The scammer would then proceed to send a link to you, and you may likely not notice that you are visiting a fake version of the site you planned to go to because the majority of browsers display puny code host names in their address bar. One such example is:
It’s Google.com not ɢoogle.com
This scamming system is designed to even prove to you that the website’s SSL certificate is real, thereby preventing you from detecting the fraud.
When you visit a website, you might notice a popup prompting you to allow cookies. Cookies refer to your personal information stored temporarily in your computer’s cache memory and are deleted after you leave the site. (Here’s how to disable Cookies notice for good).
Cookies contain a unique ‘session ID’ number which if gotten by a hacker, will enable them to take over your session. An attacker can steal your cookies using different means such as phishing scams where they send you an email containing a malicious link. When you click on the link, it will install malware for session hijacking.

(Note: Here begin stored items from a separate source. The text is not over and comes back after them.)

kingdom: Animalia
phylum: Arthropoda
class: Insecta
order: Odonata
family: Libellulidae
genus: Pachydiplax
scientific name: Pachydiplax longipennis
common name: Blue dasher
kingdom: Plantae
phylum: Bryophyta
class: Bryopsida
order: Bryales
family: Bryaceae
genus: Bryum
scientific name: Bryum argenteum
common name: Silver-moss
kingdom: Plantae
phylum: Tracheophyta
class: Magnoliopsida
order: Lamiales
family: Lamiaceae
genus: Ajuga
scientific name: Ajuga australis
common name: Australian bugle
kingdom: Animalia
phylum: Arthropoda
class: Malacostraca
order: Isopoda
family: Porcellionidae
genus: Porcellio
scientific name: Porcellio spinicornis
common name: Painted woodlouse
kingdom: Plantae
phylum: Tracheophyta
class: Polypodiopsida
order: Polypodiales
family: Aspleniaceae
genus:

The point here is, that once an attacker steals your cookie or gets your session ID, they can take over your browsing session and if you were visiting a bank website, they can steal your funds. You may notice the page freeze, or some technical difficulty while this is going on and when it’s over, your money is gone.
Don’t Be Caught Off Guard
- Never download files from suspicious emails, messages, or contacts. Also, never click a link shared by an unknown source, or enter your account details and password on websites that you don’t trust.
- Ensure that your two-factor authentication is enabled. Or you can also use token-based logins.
- Don’t send PINs, passwords, and your financial details via text or email.
- To guard against IP Spoofing, ensure you use a Virtual Private Network (VPN). Or use anti-malware software with web protection, that blocks unknown websites.